-- DOCUMENT TEXT follows --
The latest phase 3 trial results for the Moderna COVID-19 vaccine are certainly encouraging. The trial includes individuals from different ethnic backgrounds and age groups and appears to be well tolerated.
The reported vaccine efficacy of 94.1% is however based on only 11 individuals who received the mRNA-123 vaccine. It remains to be seen if these high efficacy values are maintained when more vaccinated individuals are examined.
More exciting news from Moderna overnight with further information reported from their large phase 3 clinical trial. This trial is large, now enrolling over 30,000 participants. Of 196 confirmed cases, 185 were in participants who received placebo as compared to 11 who had received the vaccine, giving a reported efficacy (for this endpoint) of over 94 per cent.
Importantly, it also appeared effective at preventing severe disease, with 30 severe cases observed in this trial. However, they all occurred in participants who had received placebo and none were observed in participants who received the vaccine.
As with all media releases we still need to see the full dataset and await publication of the study in a peer-reviewed journal. However, this level of efficacy, with a reportedly favourable safety profile, would certainly support proceeding with regulatory approvals which are now underway.
Therefore, providing the review of the full dataset by the relevant panels of experts responsible for these regulatory reviews shows the safety and efficacy is indeed as reported, this vaccine should be available for use in the very near future. This is another huge step forward in our efforts to combat SARS-CoV-2.
The reported short-term efficacy of the Moderna vaccine is very encouraging - over 94 per cent, and 100 per cent against severe disease. This, and the Pfizer vaccine, show that mRNA vaccines are feasible, and this represents breakthrough technology a long time in the making, which has emerged against the odds and with major setbacks in decades past.
-- DOCUMENT TEXT concluded --
• COMPLETE THE FOLLOWING:
A) Rewrite the part of the Moderna vaccine text starting at "The reported short-term" and ending at "in decades past.", with "breakthrough" replaced by "groundbreaking".
B) Answer these questions from the Moderna vaccine text:
(i) How many participants is the phase 3 trial now enrolling?
(ii) How many severe cases were observed in the trial?
(iii) Which other vaccine, along with Moderna's, shows that mRNA vaccines are feasible?
The data that follows is separate from the Moderna vaccine text.
-- DATA SECTION follows --
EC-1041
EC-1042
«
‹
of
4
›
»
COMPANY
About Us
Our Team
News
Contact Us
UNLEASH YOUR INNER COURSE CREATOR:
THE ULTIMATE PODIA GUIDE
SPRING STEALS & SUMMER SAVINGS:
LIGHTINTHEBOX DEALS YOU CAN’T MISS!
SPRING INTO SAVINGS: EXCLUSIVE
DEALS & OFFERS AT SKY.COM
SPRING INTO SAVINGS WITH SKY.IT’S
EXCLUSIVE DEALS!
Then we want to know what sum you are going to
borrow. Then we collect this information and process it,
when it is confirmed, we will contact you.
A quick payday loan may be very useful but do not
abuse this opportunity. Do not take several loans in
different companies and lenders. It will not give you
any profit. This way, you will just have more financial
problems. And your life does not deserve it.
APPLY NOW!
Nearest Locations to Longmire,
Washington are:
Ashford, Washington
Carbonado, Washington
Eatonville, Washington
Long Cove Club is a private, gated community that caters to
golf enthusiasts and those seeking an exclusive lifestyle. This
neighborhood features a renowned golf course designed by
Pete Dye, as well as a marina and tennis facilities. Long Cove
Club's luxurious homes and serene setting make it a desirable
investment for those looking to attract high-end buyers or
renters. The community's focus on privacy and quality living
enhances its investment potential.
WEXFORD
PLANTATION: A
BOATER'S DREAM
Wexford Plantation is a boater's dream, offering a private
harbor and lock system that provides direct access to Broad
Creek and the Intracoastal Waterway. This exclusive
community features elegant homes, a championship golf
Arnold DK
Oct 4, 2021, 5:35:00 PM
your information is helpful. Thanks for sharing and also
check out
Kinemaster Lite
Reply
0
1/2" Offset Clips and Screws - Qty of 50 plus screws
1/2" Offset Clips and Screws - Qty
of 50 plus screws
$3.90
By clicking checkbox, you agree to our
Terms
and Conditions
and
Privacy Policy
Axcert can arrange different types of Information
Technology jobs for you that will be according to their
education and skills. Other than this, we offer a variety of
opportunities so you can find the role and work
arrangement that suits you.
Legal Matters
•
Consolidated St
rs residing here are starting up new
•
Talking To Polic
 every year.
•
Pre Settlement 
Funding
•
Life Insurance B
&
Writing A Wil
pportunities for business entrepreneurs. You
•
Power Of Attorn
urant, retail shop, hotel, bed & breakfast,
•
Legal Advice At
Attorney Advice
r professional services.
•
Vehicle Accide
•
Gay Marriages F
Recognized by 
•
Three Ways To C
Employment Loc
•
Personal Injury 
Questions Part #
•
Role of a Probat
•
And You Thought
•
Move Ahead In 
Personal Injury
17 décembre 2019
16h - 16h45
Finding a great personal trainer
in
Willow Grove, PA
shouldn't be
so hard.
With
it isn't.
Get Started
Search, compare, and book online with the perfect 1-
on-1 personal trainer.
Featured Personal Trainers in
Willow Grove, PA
-- DATA SECTION concluded --
• RESPONSES PER TASK:
A)
The reported short-term efficacy of the Moderna vaccine is very encouraging - over 94 per cent, and 100 per cent against severe disease. This, and the Pfizer vaccine, show that mRNA vaccines are feasible, and this represents groundbreaking technology a long time in the making, which has emerged against the odds and with major setbacks in decades past.

B)
(i) Over 30,000.
(ii) 30.
(iii) The Pfizer vaccine.